Шаг 4. настраиваем далее наш Каталист/Cisco.

Порт Fa0/48 будет приемником ВЛАНов и на нем настроим trunk

switch# config t
switch(config)# int fa0/48
switch(config-if)# description 802.1Q Trunk to FreeBSD Machine
switch(config-if)# speed 100
switch(config-if)# switchport trunk encapsulation dot1q
switch(config-if)# switchport trunk allowed vlan 2-4
switch(config-if)# exit
switch(config)# exit
switch# wr mem 


Теперь аплинк отредатирован и можно подключить тестовую машину к порту Fa0/1


switch# config t
switch(config)# vtp mode transparent
switch(config)# system mtu 1504
Changes to the System MTU will not take effect until the next reload is done.
switch(config)# ip subnet-zero
switch(config)# ip routing
switch(config)# int fa0/1
switch(config-if)# description Port 1 VLAN 2
switch(config-if)# switchport access vlan 2
switch(config-if)# no cdp enable
switch(config-if)# exit
switch(config)# exit
switch# wr mem
switch# reload




Шаг 5. Сверка настроек и тестирование.

Пока каталист перезагружается с новым MTU, подключаем и настраиваем на подключенной к порту 1 машине-клиенте адрес:

IP: 192.168.1.2
Gateway: 192.168.1.1
Mask: 255.255.255.192
DNS: провайдера
и пингуем с нее гатевай и проверям, все ли сработало.

Данная статья была создана в процессе тестирования и настройки следующей сборки: FreeBSD 7.2 i386 [em0, em1] , Cisco catalyst 3550SMI

Настройка траф-шейпера (ограничения пользователей по скорости подключения)

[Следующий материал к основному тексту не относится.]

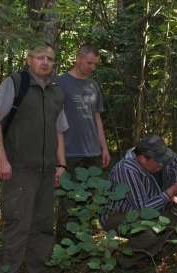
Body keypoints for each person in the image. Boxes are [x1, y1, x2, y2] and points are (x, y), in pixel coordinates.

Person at [0, 44, 69, 273]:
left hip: (47, 171)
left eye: (50, 58)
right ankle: (9, 269)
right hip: (19, 169)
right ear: (29, 59)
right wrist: (1, 159)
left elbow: (59, 130)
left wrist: (61, 164)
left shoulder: (56, 91)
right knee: (18, 225)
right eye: (40, 57)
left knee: (44, 226)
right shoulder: (16, 83)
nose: (45, 62)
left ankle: (38, 268)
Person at [99, 135, 177, 268]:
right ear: (142, 158)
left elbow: (175, 162)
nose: (162, 164)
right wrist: (171, 191)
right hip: (117, 215)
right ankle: (122, 259)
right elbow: (142, 211)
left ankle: (152, 254)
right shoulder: (127, 169)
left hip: (147, 212)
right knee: (150, 234)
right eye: (158, 161)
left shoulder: (154, 165)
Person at [56, 43, 110, 240]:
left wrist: (104, 147)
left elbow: (96, 118)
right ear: (78, 59)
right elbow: (53, 118)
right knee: (67, 205)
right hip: (69, 153)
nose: (92, 67)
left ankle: (84, 245)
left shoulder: (93, 85)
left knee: (90, 202)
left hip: (92, 153)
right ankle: (63, 246)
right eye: (89, 63)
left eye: (95, 64)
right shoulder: (60, 82)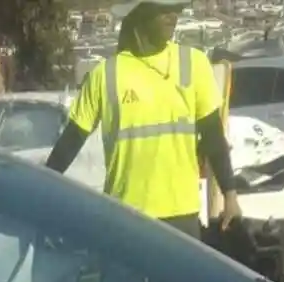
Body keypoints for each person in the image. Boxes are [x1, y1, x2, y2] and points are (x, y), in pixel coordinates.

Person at [45, 0, 239, 240]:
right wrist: (41, 188)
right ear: (139, 14)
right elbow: (71, 141)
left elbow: (213, 136)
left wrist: (229, 193)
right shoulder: (105, 75)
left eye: (176, 9)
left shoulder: (194, 64)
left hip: (182, 215)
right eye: (163, 9)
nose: (172, 16)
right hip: (126, 216)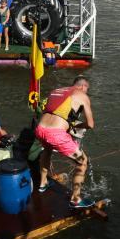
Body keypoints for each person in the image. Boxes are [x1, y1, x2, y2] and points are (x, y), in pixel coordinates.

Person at [35, 75, 96, 208]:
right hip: (56, 134)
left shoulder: (57, 90)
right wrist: (77, 126)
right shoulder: (82, 95)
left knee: (47, 150)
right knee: (82, 161)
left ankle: (43, 183)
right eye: (87, 89)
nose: (86, 92)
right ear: (83, 86)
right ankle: (75, 199)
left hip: (40, 129)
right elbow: (90, 124)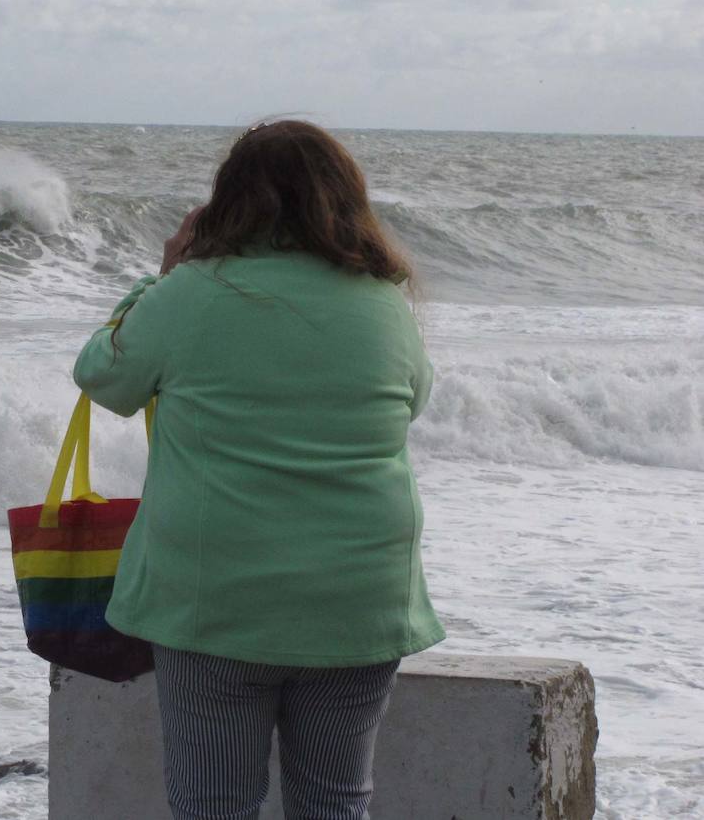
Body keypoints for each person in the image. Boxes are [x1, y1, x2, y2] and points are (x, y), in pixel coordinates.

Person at [72, 119, 443, 820]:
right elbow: (413, 400)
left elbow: (103, 375)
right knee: (336, 804)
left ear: (229, 201)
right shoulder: (384, 304)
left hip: (218, 602)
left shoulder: (191, 293)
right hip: (359, 600)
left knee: (216, 808)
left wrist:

Как только все заработало, можно добавить возможность урезания канала для тех, кто хочет ограничить скорость скачивани/закачивания у подключенных клиентов. Для этого нужно настроить /etc/rc.firewall - открываем его для редактирования. Добавляем правило:

${ipfw} pipe 1 config bw 128Kbit/s queue 25
${ipfw} pipe 2 config bw 56Kbit/s queue 25
${ipfw} add 100 pipe 1 ip from 192.168.1.65:255.255.255.248 to any via em1
${ipfw} add 101 pipe 2 ip from any to 192.168.1.65:255.255.255.248 via em1

Тем самым ограничиваем скорость потока закачивания на 128Kbit/s и исходящего трафика на 56Kbit/s для всей сети 192.168.1.65:255.255.255.248
Так же можно ограничить скорость и для отдельного адреса. Установка и выдача адресов так же возможна через Catalyst.